EXERCISE INSTRUCTIONS> Render every line of the listing below as a JSON list of strings, one string per line, omitting blank lines and the picture placeholders.

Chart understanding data
+++++

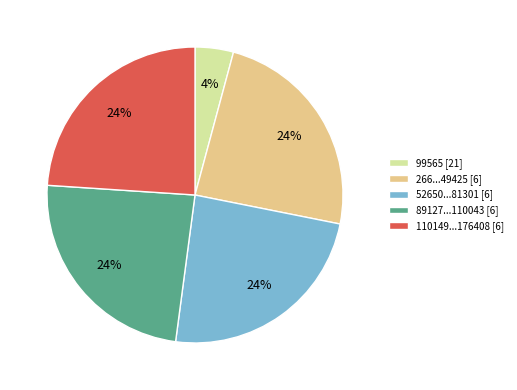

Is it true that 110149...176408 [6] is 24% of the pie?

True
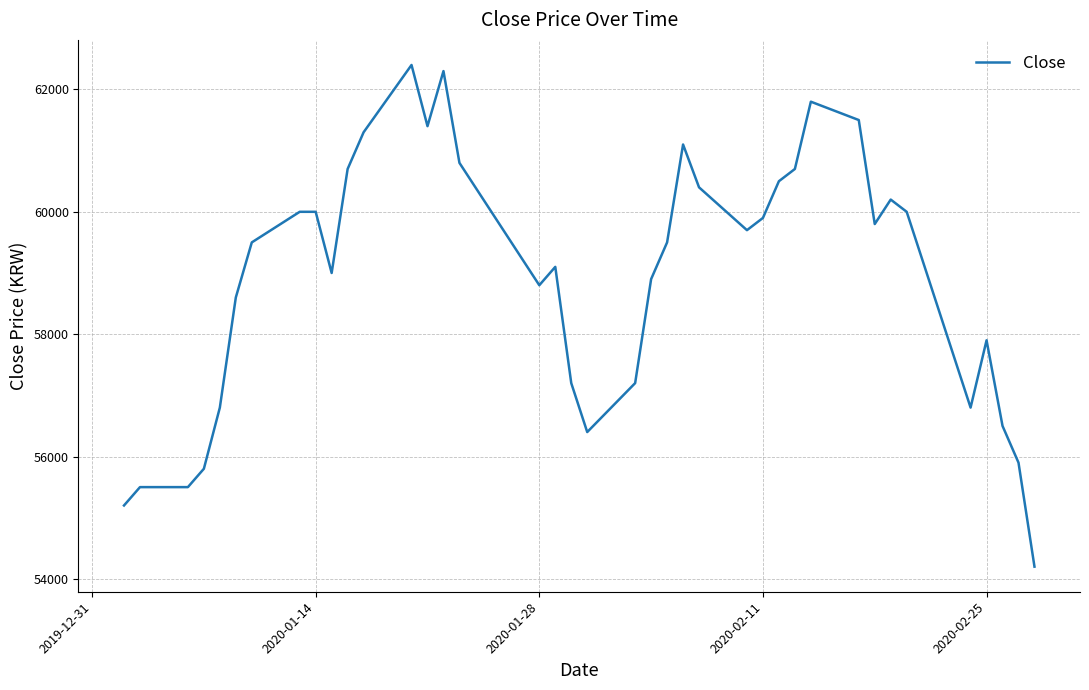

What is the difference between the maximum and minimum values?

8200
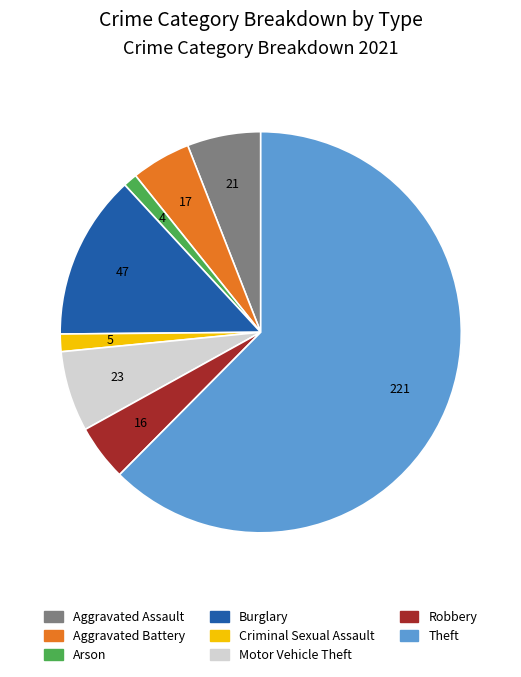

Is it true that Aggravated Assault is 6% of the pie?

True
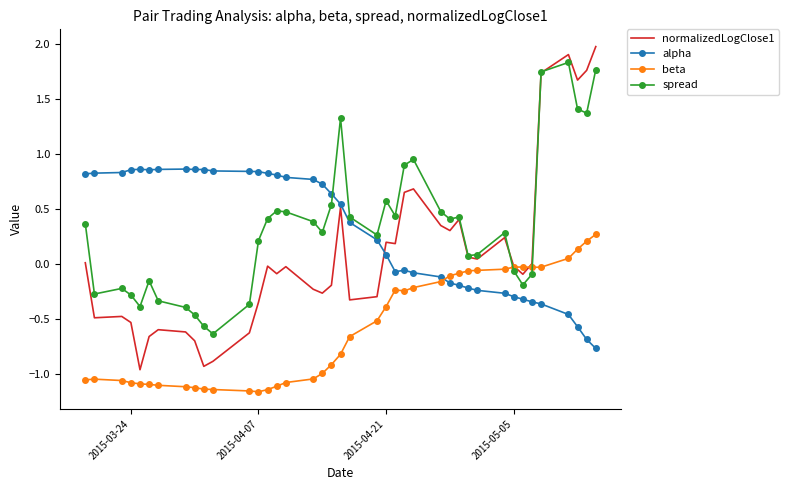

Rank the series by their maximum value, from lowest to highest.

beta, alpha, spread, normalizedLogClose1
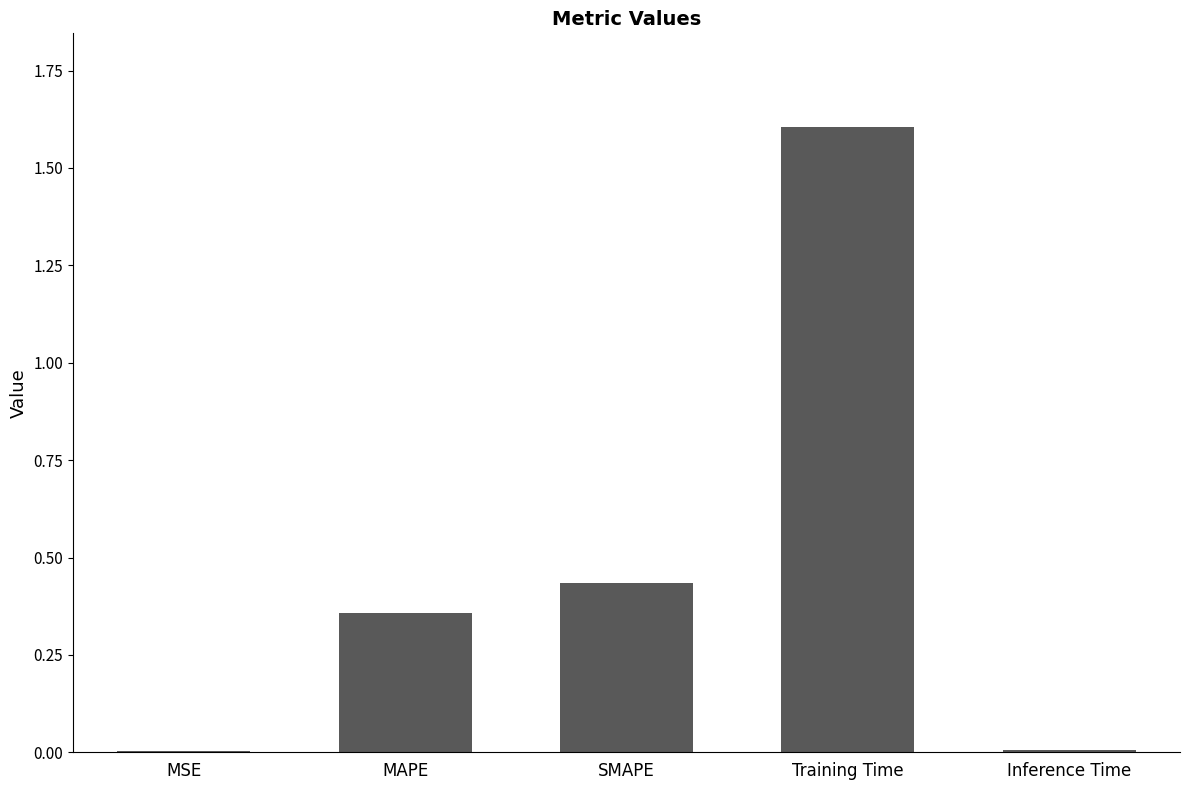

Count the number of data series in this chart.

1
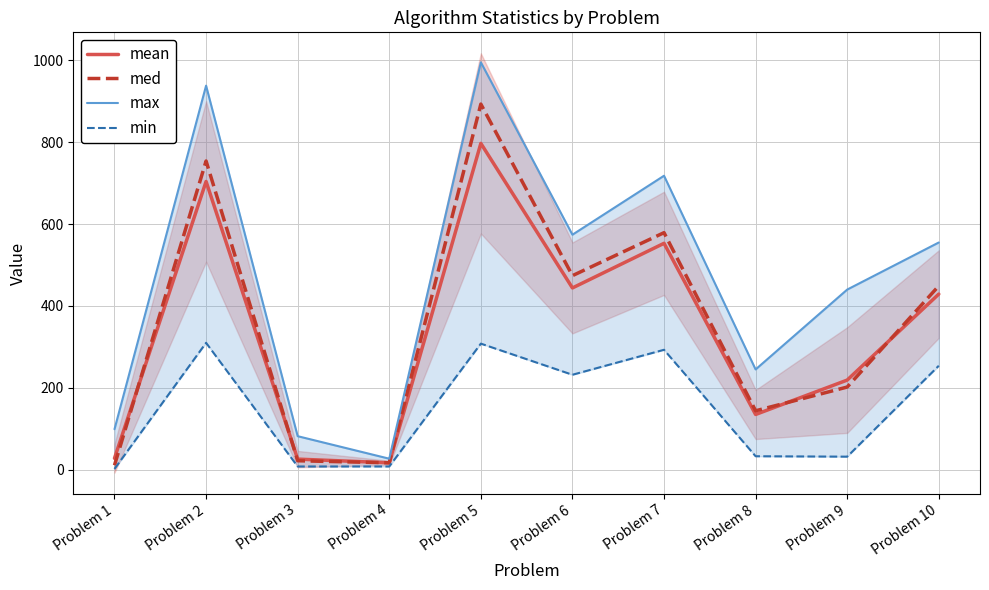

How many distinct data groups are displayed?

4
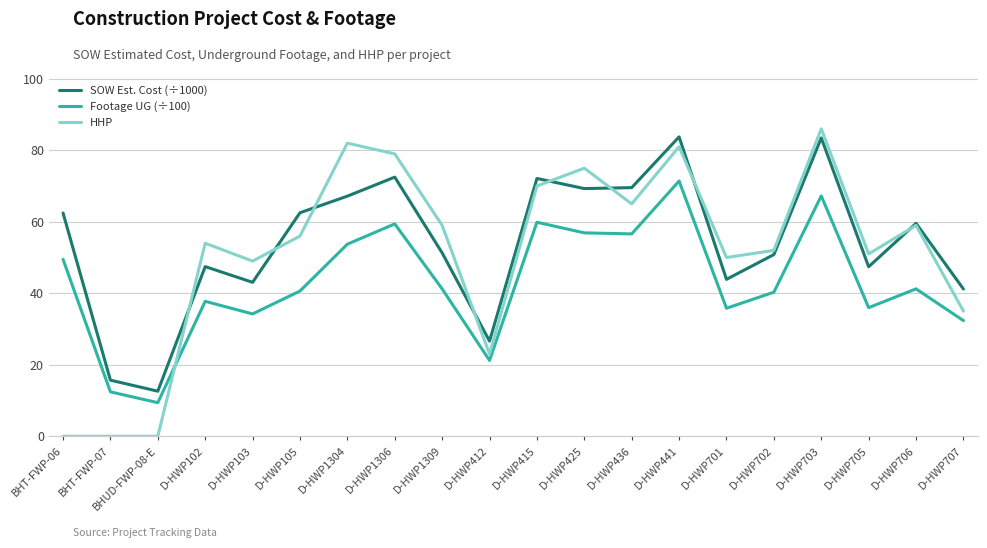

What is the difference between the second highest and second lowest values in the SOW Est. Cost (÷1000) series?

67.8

+++++

SOLUTION FOR THIS TASK>
[
  "Is it true that 110149...176408 [6] is 24% of the pie?",
  "True",
  "What is the difference between the maximum and minimum values?",
  "8200",
  "Is it true that Aggravated Assault is 6% of the pie?",
  "True",
  "Rank the series by their maximum value, from lowest to highest.",
  "beta, alpha, spread, normalizedLogClose1",
  "Count the number of data series in this chart.",
  "1",
  "How many distinct data groups are displayed?",
  "4",
  "What is the difference between the second highest and second lowest values in the SOW Est. Cost (÷1000) series?",
  "67.8"
]